▽

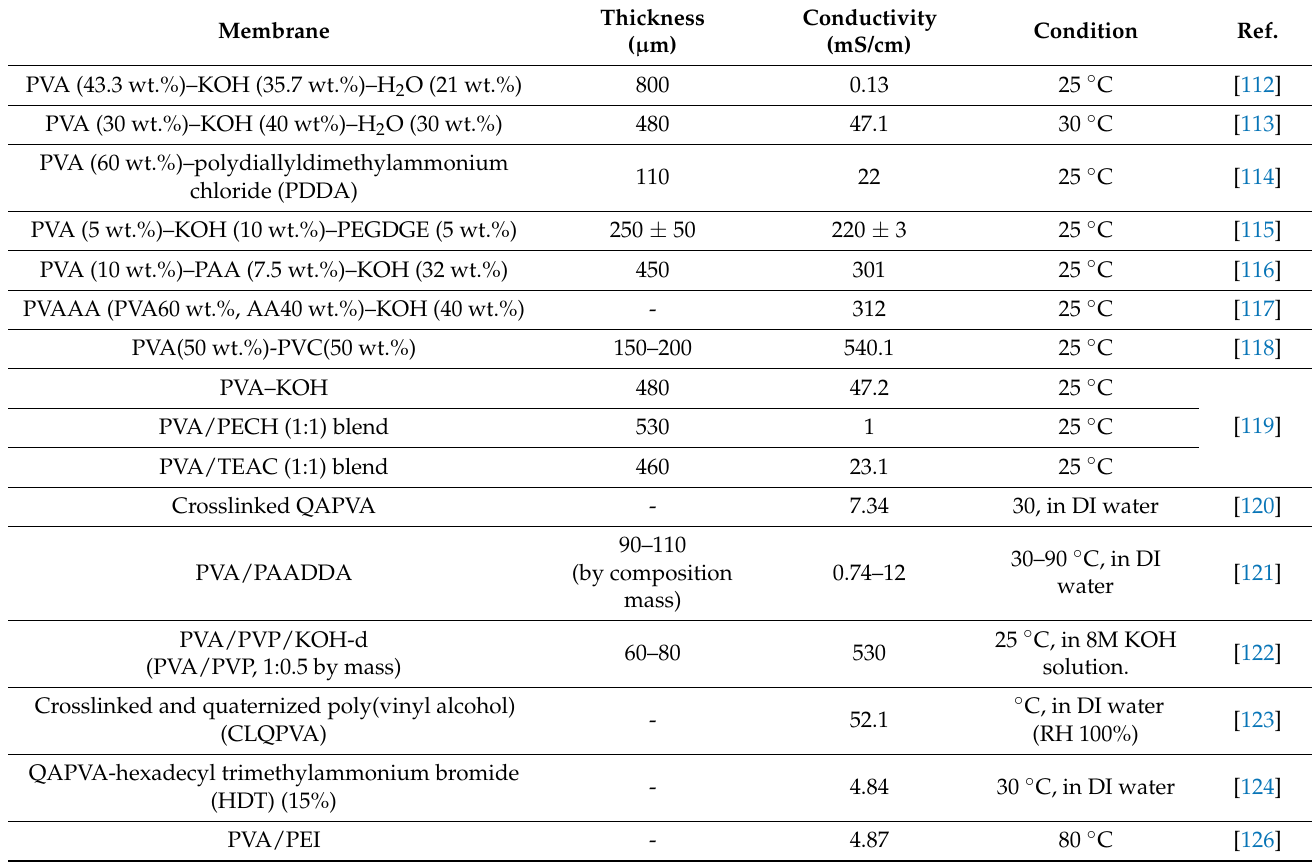
Table 5. Ionic conductivity of PVA-based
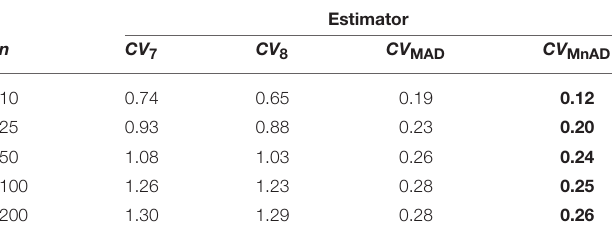
TABLE 9 | Median values of log 10 ( γ ) accuracy metric across θ produced for each estimator and sample sizes under the Lognormal distribution.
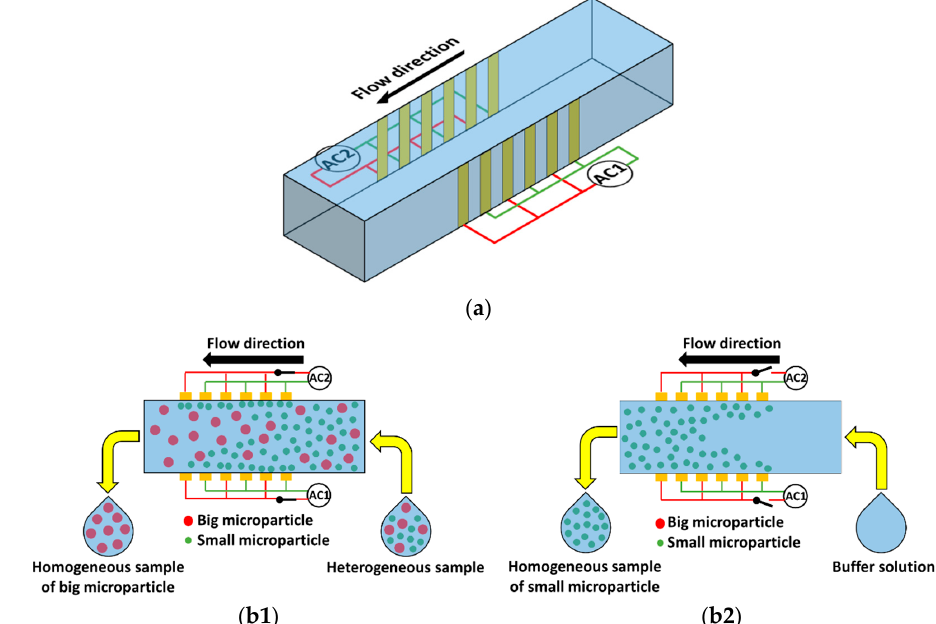
Figure 1. Schematic of the ( a ) proposed microfluidic device (perspective view) and (b) working of the device; ( b1 ) capture of small microparticles on electrodes and collection of big microparticles at device exit during sample processing (top view) and ( b2 ) collection of small microparticles at device exit after their release from electrodes while flushing device with buffer solution (top view).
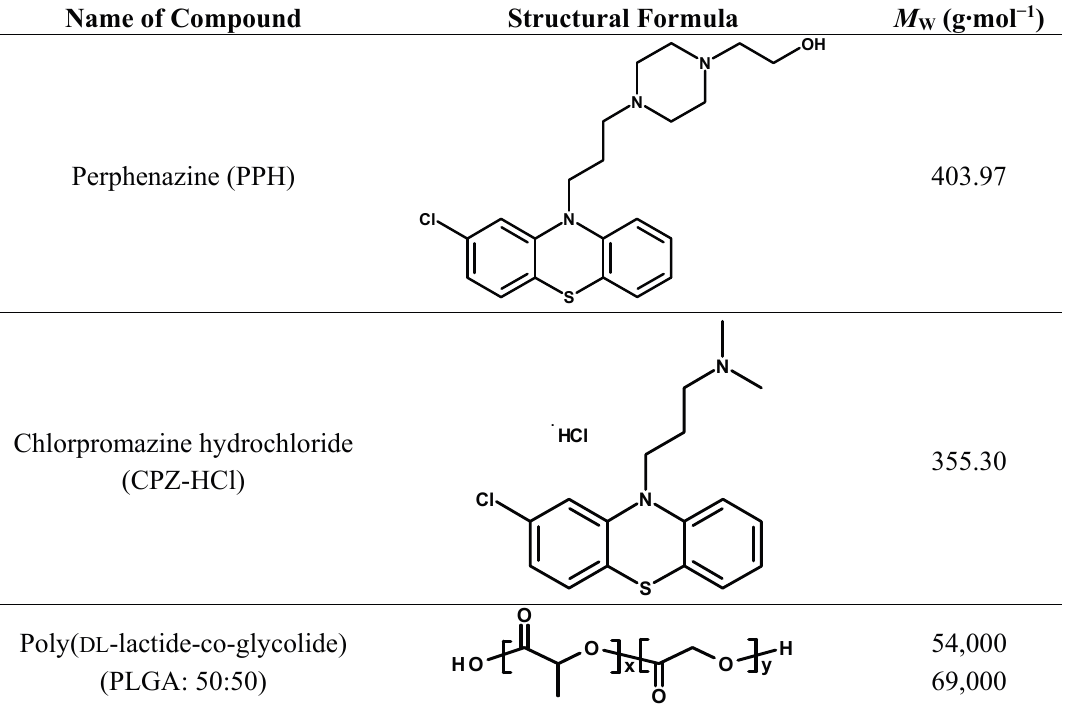
Table 1. Investigated compounds: Name, abbreviation, structure, and molar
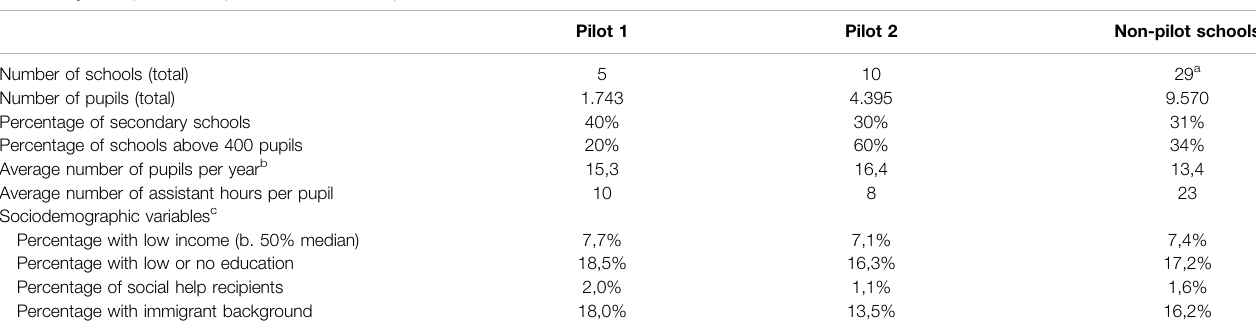
TABLE 1 | Description of the pilot schools and non-pilot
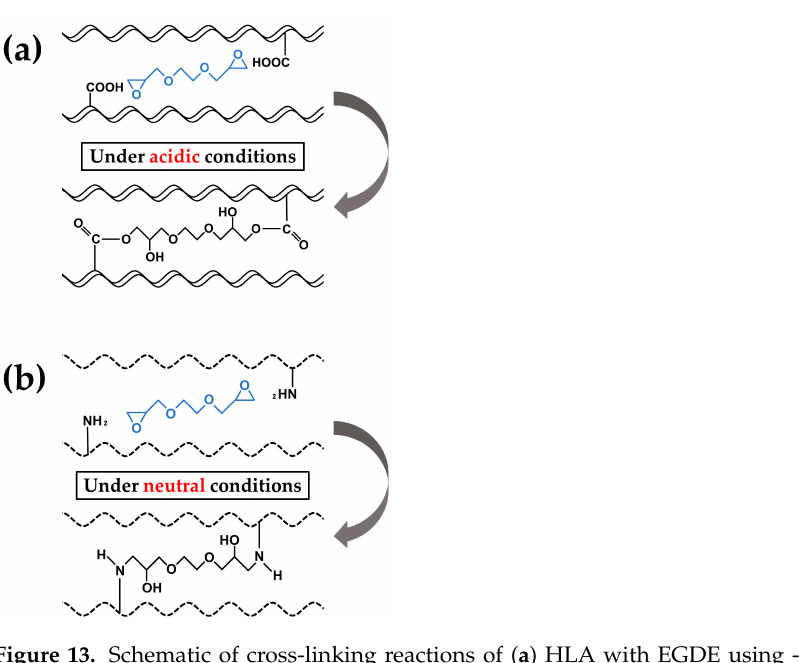
Figure 12. Two major cross-linking points of HLA, such as -COOH and -OH functional groups.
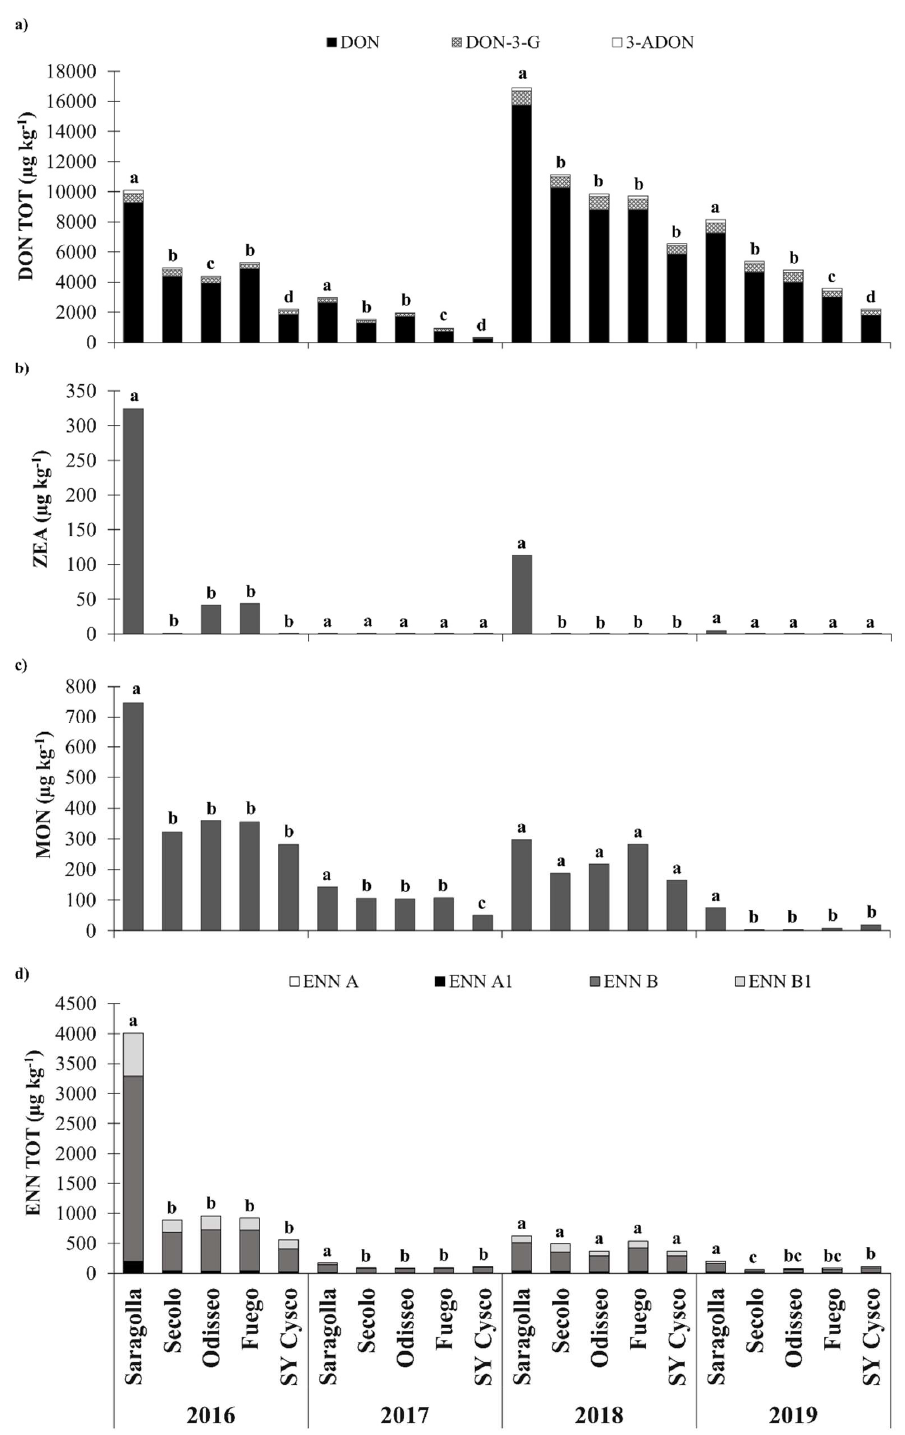
Figure 2. Effects of the growing season and durum wheat cultivar with different degrees of FHB susceptibility on the mycotoxin content in NW Italy during the 2015–2019 period: ( a ) Total deoxynivalenol content (DON TOT = sum of deoxynivalenol, DON; deoxynivalenol-3-glucoside, DON-3-G; and 3-acetyldeoxynivalenol, 3-ADON); ( b ) Zearalenone (ZEA) content; ( c ) Moniliformin (MON) content; ( d ) Total enniatin content (ENN TOT = sum of enniatin A, ENN A; enniatin A 1 , ENN A 1 ; enniatin B, ENN B; and enniatin B 1 , ENN B 1 ). Different letters above the bars indicate significant differences between cultivars for each growing season ( p < 0.05). The reported data are the average of 3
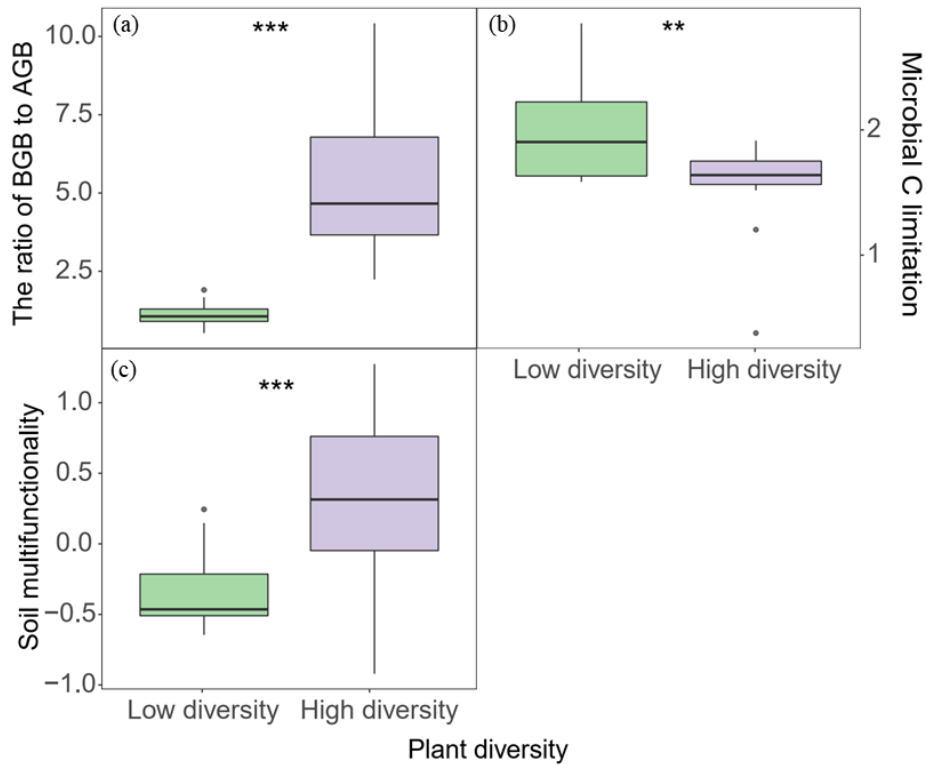
Figure 2. The ratio of BGB to AGB ( a ), microbial C limitation ( b ), and soil multifunctionality ( c ) in response to plant diversity. ** p < 0.01 and *** p < 0.001 ( t -test). AGB: above-ground biomass, BGB: below-ground biomass.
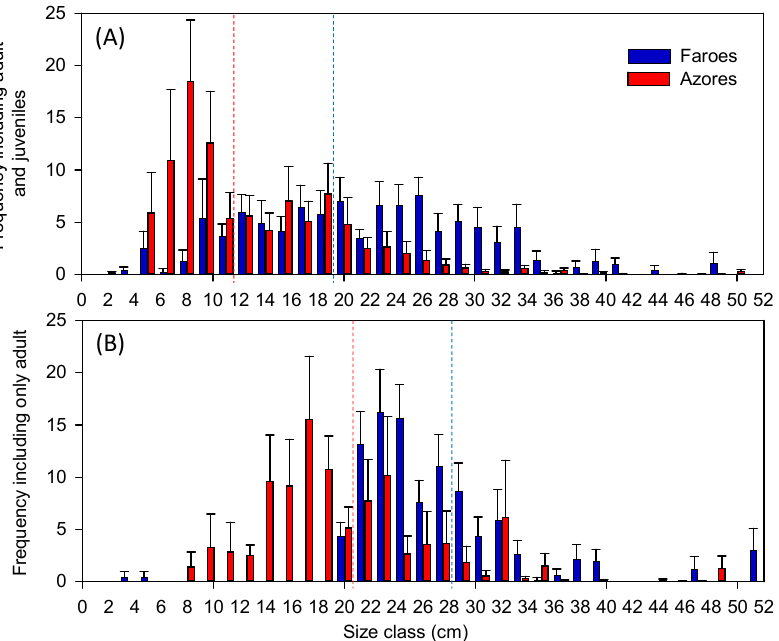
Figure 4. Size frequency (cm) of the fish assemblages in each lake from the Azores (red) and the Faroe Islands (blue), in each region, including both adults and juveniles ( A ), and including only adults ( B ), dotted lines represent the median, deviation bars represent SE.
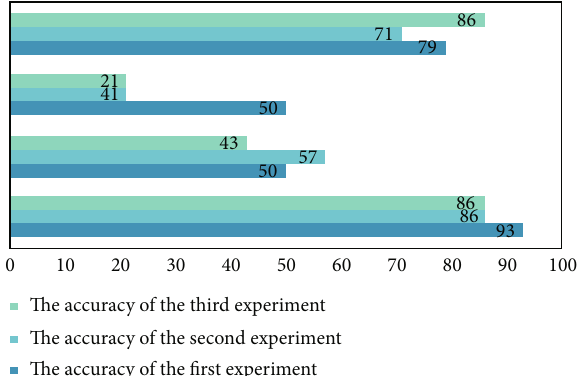
Figure 3: Identi fi cation process accuracy (%) for the nonstationary K -means training set.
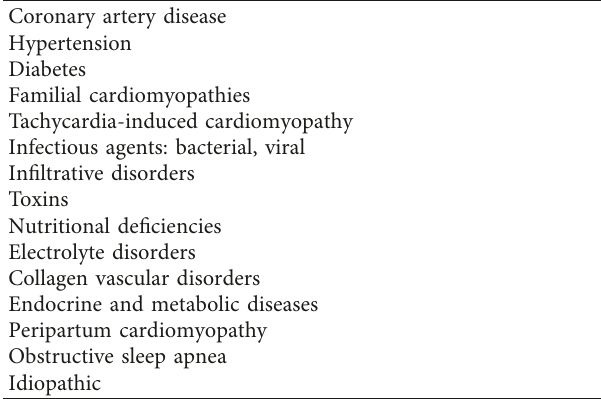
Table 1: Differential diagnosis for etiologies of heart failure with reduced ejection fraction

△

* Assignment *
Please return the whole listing exactly. Do not copy its images.

* Answer to the exercise *
Table 5. Ionic conductivity of PVA-based
TABLE 9 | Median values of log 10 ( γ ) accuracy metric across θ produced for each estimator and sample sizes under the Lognormal distribution.
Figure 1. Schematic of the ( a ) proposed microfluidic device (perspective view) and (b) working of the device; ( b1 ) capture of small microparticles on electrodes and collection of big microparticles at device exit during sample processing (top view) and ( b2 ) collection of small microparticles at device exit after their release from electrodes while flushing device with buffer solution (top view).
Table 1. Investigated compounds: Name, abbreviation, structure, and molar
TABLE 1 | Description of the pilot schools and non-pilot
Figure 12. Two major cross-linking points of HLA, such as -COOH and -OH functional groups.
Figure 2. Effects of the growing season and durum wheat cultivar with different degrees of FHB susceptibility on the mycotoxin content in NW Italy during the 2015–2019 period: ( a ) Total deoxynivalenol content (DON TOT = sum of deoxynivalenol, DON; deoxynivalenol-3-glucoside, DON-3-G; and 3-acetyldeoxynivalenol, 3-ADON); ( b ) Zearalenone (ZEA) content; ( c ) Moniliformin (MON) content; ( d ) Total enniatin content (ENN TOT = sum of enniatin A, ENN A; enniatin A 1 , ENN A 1 ; enniatin B, ENN B; and enniatin B 1 , ENN B 1 ). Different letters above the bars indicate significant differences between cultivars for each growing season ( p < 0.05). The reported data are the average of 3
Figure 2. The ratio of BGB to AGB ( a ), microbial C limitation ( b ), and soil multifunctionality ( c ) in response to plant diversity. ** p < 0.01 and *** p < 0.001 ( t -test). AGB: above-ground biomass, BGB: below-ground biomass.
Figure 4. Size frequency (cm) of the fish assemblages in each lake from the Azores (red) and the Faroe Islands (blue), in each region, including both adults and juveniles ( A ), and including only adults ( B ), dotted lines represent the median, deviation bars represent SE.
Figure 3: Identi fi cation process accuracy (%) for the nonstationary K -means training set.
Table 1: Differential diagnosis for etiologies of heart failure with reduced ejection fraction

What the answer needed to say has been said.